The most important thing I’ve learned in recovery is to let go of these resentments and stop using them as excuses to not take care of myself. It took some time, dedication, and trust in the process to learn this. It took several hard-headed, wonderful, compassionate people telling me I was beautiful and enough. It took my boyfriend who graciously took me back after I betrayed him, letting me know that –  believe it or not –  I actually mattered, and that the shit I was doing to myself was unacceptable. It took faith in a power greater than myself – i.e., the essential goodness of humankind. I’ve learned that comparing myself to other women only builds walls where there should be bridges, since at the end of the day, we all trudge the same path.

We all want the same things: happiness, security, serenity, peace. I have to remember this. When I compare myself to others, or beat myself down, I’m a) being WAY too hard on myself, and b) removing myself from the present moment, where life really is.

Today, I will practice being kind with myself. I am me – and that is my power. No one else in the world, the universe, is exactly like me.


I remember being amazed at the concept of feelings upon first becoming sober. At first I hated them – I wasn’t used to them, and I felt like they were coming in huge surges, like waves in an ocean. After what felt like a lifetime of dissociating and numbing out uncomfortable feelings, for once in my life, I was giving myself permission to sit in the midst of it. In the midst of all feelings – good, bad, neutral, or ugly.

And over time, I realized that this was ok.

Often, I find that sober people (myself included), especially after some time, berate ourselves for feeling any sort of emotion – especially those of desire, cravings, and any other “character defect” (jealousy, greed, shame, selfishness, etc.). It’s as if in addition to our newfound way of life, we expect all our other natural, human aspects to be eradicated as well. We bash ourselves if we act selfishly, or we feel guilt-ridden for days if we’re in a committed relationship and we find ourselves having sexual fantasies or thoughts about other people.

The beauty of recovery is that we learn to give ourselves permission to feel.   While our thoughts may be self-deprecating or shameful, we learn to realize that these thoughts and feelings do not necessarily define us. We learn to sit in our shame, or selfishness, or pity, or loneliness, and recognize the fact that this too shall pass. We neither reject the feeling/thought, nor do we cling to it possessively. We realize that, like all other things in life, this feeling or thought will pass. And in this recognition, we find power.
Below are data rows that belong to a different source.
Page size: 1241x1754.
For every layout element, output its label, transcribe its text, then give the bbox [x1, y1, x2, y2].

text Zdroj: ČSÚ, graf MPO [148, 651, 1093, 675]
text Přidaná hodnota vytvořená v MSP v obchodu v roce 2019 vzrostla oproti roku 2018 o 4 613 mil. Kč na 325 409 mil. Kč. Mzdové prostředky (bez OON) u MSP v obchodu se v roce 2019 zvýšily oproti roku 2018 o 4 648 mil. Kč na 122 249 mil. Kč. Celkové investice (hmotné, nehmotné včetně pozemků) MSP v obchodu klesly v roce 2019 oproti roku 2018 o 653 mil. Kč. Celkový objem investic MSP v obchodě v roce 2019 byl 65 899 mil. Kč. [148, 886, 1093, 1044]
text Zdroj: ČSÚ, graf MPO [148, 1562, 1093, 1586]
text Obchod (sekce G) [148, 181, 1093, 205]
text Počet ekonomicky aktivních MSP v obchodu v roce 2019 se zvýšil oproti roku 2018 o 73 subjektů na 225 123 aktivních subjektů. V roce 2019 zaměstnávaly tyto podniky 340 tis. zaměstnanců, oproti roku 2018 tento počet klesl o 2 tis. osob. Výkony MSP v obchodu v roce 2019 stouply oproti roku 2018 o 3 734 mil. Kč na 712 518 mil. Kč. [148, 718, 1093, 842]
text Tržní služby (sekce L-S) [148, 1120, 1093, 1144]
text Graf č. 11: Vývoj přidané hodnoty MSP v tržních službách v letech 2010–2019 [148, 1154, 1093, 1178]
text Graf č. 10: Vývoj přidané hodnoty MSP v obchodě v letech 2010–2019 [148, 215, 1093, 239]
I’m reading a book right now called Radical Acceptance: Embracing Your Life with the Heart of a Buddha, by Tara Brach, Ph.D. She talks about the primal human feeling of desire, and how oftentimes we humans condemn and shame ourselves for these natural feelings. Tara informs us that we could all learn a thing or two from the Buddhist principle of radical acceptance – that while the feelings may be uncomfortable or shameful, they by no means have to control us:

In teaching the Middle Way, the Buddha guided us to relate to desire without getting possessed by it. He was talking about every level of desire – for food and sex, for love and freedom. He was talking about all degrees of wanting, from small preferences to the most compelling cravings. We are mindful of desire when we experience it with an embodied awareness, recognizing the sensations and thoughts of wanting as arising and passing phenomena.

While this is not easy, as we cultivate the clear seeing and compassion of Radical Acceptance, we discover we can open fully to this natural force and remain free in its midst.

Today, let’s practice being gentle with ourselves, feelings and all. We are only human!